Ali Cigari, co-founder and lead engineer at Wattson Blue

Photo of Ali Cigari

Ali is the co-founder and lead engineer at Wattson Blue. Wattson Blue is a mobile app for athletes that uses elite level sport science to help them train and recover the right way in order to improve their wellbeing and maximise their long term performance. Wattson Blue is being used by athletes at Oxford University boat clubs as they train to take on Cambridge in the Boat Race. Before starting Wattson Blue, Ali was a Commodities strategist at Goldman Sachs International. Ali is a keen athlete and can be found regularly cycling, rowing or running.

What is your background? What made you decide to become an entrepreneur?

When I was training seriously as a rower, I suffered from burnout, overtraining and injuries. My co-founder and I felt suitable tools were lacking to help athletes monitor their well-being alongside their training. We are developing Wattson Blue to help athletes like me avoid going through what I went through.

What is your definition of entrepreneurship?

Someone who takes an initiative to address a real world problem.

How and when did you know your idea was good enough to develop it?
Wattson Blue Logo

I know it is a good idea because it’s solving a problem I personally had. I know Wattson Blue has at least one potential customer. I guess we are still figuring things out, but we have had a few validations along the way: We secured an initial grant from University of Oxford IT Innovations, we have had excellent results in our athletes and really positive feedback from some of our early users. We have also managed raise further funding and have been accepted to an accelerator programme. Though it is still very early days as they say.

What would you say are the top 3 skills that needed to be a successful entrepreneur? Why?

You need to be a able to listen to your users and show flexibility. You should care about the problem you are trying to solve. You should stay focused on solving a problem that someone has, rather than making a product and finding users later. But you should remember that you can’t please everyone.

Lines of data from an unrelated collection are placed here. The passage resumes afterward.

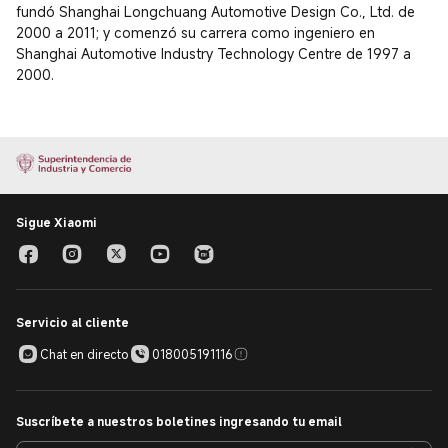
fundó Shanghai Longchuang Automotive Design Co., Ltd. de 
2000 a 2011; y comenzó su carrera como ingeniero en 
Shanghai Automotive Industry Technology Centre de 1997 a 
2000.
Sigue Xiaomi
Servicio al cliente
Chat en directo
018005191116
Suscríbete a nuestros boletines ingresando tu email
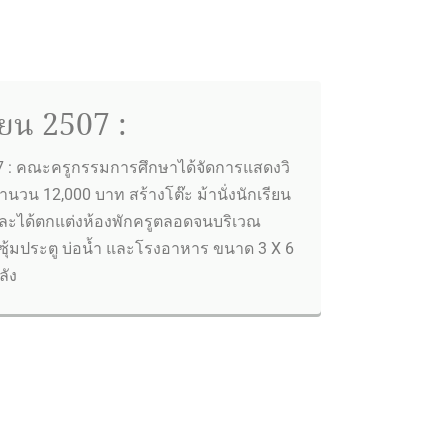
ยน 2507 :
7 : คณะครูกรรมการศึกษาได้จัดการแสดงวิ
จำนวน 12,000 บาท สร้างโต๊ะ ม้านั่งนักเรียน
ละได้ตกแต่งห้องพักครูตลอดจนบริเวณ
ำซุ้มประตู บ่อน้ำ และโรงอาหาร ขนาด 3 X 6
ลัง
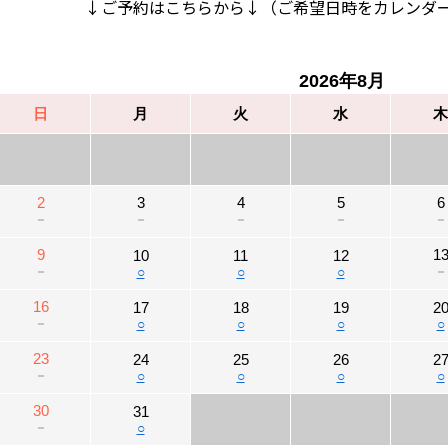
↓ご予約はこちらから↓（ご希望日時をカレンダ
2026年8月
日
月
火
水
木
2
3
4
5
6
－
－
－
－
－
9
1
10
11
12
－
－
○
○
○
16
17
18
19
2
－
○
○
○
○
23
24
25
26
2
－
○
○
○
○
30
31
－
○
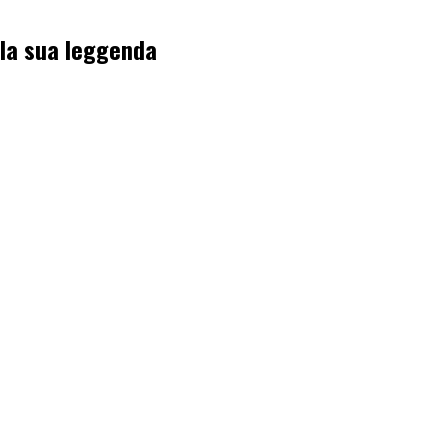
ella sua leggenda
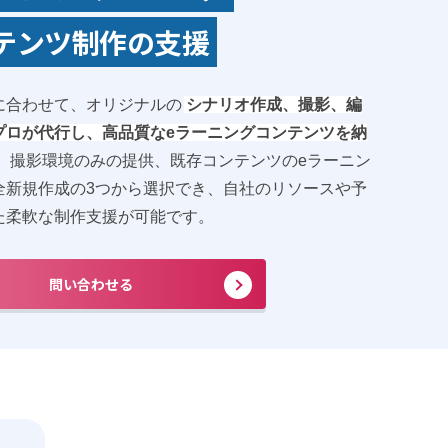
テンツ制作の支援
に合わせて、オリジナルの
シナリオ作成、撮影、編
プロが代行し、高品質なeラーニングコンテンツを納
。撮影環境のみの提供、既存コンテンツのeラーニン
全新規作成の3つから選択でき、自社のリソースや予
た柔軟な制作支援が可能です。
問い合わせる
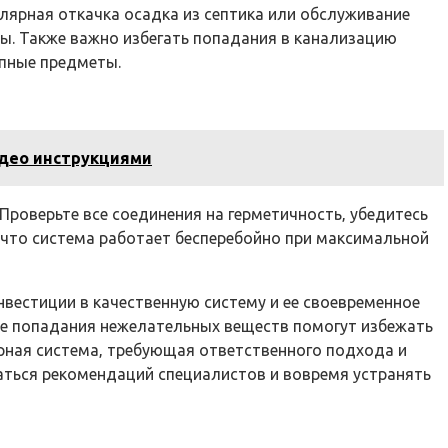
лярная откачка осадка из септика или обслуживание
. Также важно избегать попадания в канализацию
упные предметы.
идео инструкциями
роверьте все соединения на герметичность‚ убедитесь
‚ что система работает бесперебойно при максимальной
естиции в качественную систему и ее своевременное
ие попадания нежелательных веществ помогут избежать
ерная система‚ требующая ответственного подхода и
аться рекомендаций специалистов и вовремя устранять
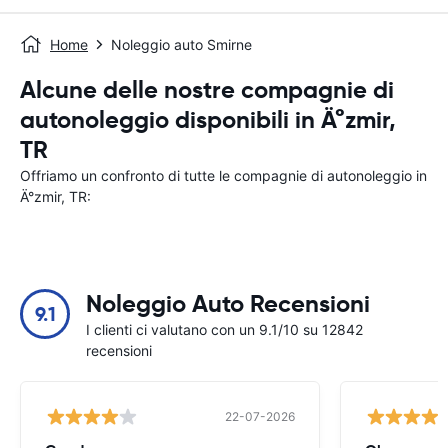
Home
Noleggio auto Smirne
Alcune delle nostre compagnie di
autonoleggio disponibili in Ä°zmir,
TR
Offriamo un confronto di tutte le compagnie di autonoleggio in
Ä°zmir, TR:
Noleggio Auto Recensioni
9.1
I clienti ci valutano con un 9.1/10 su 12842
recensioni
22-07-2026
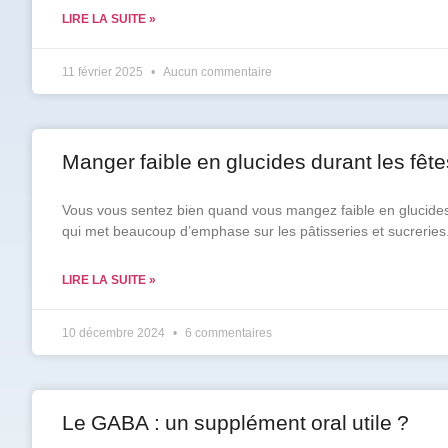
LIRE LA SUITE »
Prénom
*
11 février 2025
Aucun commentaire
Courriel
*
Manger faible en glucides durant les fêt
Vous
pourrez
Vous vous sentez bien quand vous mangez faible en glucides
vous
qui met beaucoup d’emphase sur les pâtisseries et sucreries. E
désabonner
en
tout
LIRE LA SUITE »
temps
10 décembre 2024
6 commentaires
Je
m'abonne
!
Le GABA : un supplément oral utile ?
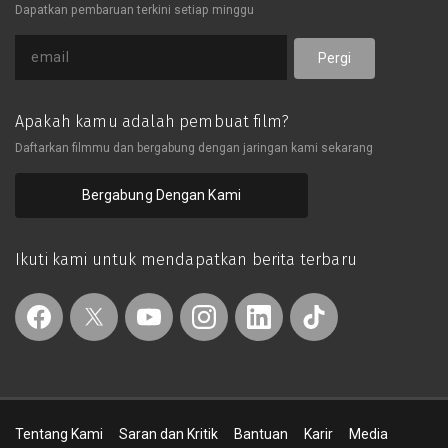
Dapatkan pembaruan terkini setiap minggu
Pergi
Apakah kamu adalah pembuat film?
Daftarkan filmmu dan bergabung dengan jaringan kami sekarang
Bergabung Dengan Kami
Ikuti kami untuk mendapatkan berita terbaru
Tentang Kami
Saran dan Kritik
Bantuan
Karir
Media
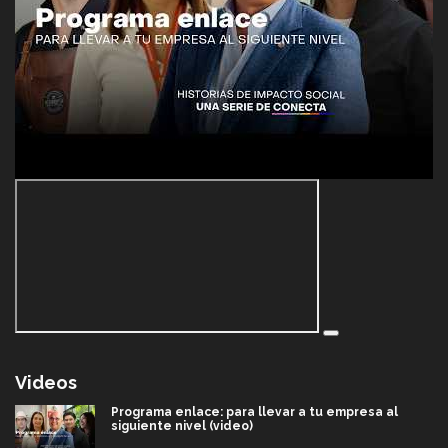
Videos
Programa enlace: para llevar a tu empresa al
siguiente nivel (video)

What is your favourite part of being an entrepreneur?

It’s fun making something people want.

What individual, company or organization inspires you most? Why?

I admire people who are hard-working but open and kind. Being successful can go hand in hand with those traits, but some people seem to forget that. Same goes for companies.

If you had 5 minutes with the above individual/company/org, what would you want to ask or discuss?

I would actually like to sit down with leaders of companies who may be abusing their user data to get their point of view and how they see the future of data and user privacy.

What would you say have been some of your mistakes, failures or lessons learned as an entrepreneur?

Talk to users. Charge from day one.

How have you funded your ideas?

Initial grant from University of Oxford IT Innovations. Angel investment.

Are there any sector-specific awards/grants/competitions that have helped you?

IT Innovations Challenge mandate changes from year to year. In our year the focus was on student well-being which fits in with Wattson Blue perfectly.

What is good about being an entrepreneur in Oxfordshire? Bad?

n/a

If a new entrepreneur or startup came to you looking for entrepreneurship resources, where would you send them?

http://paulgraham.com/articles.html

Any last words of advice?

Don’t pitch your ideas, people will tell you it’s great even if they don’t really think so. Listen to your potential clients and try and fix a problem they have. Even better, fix a problem you have.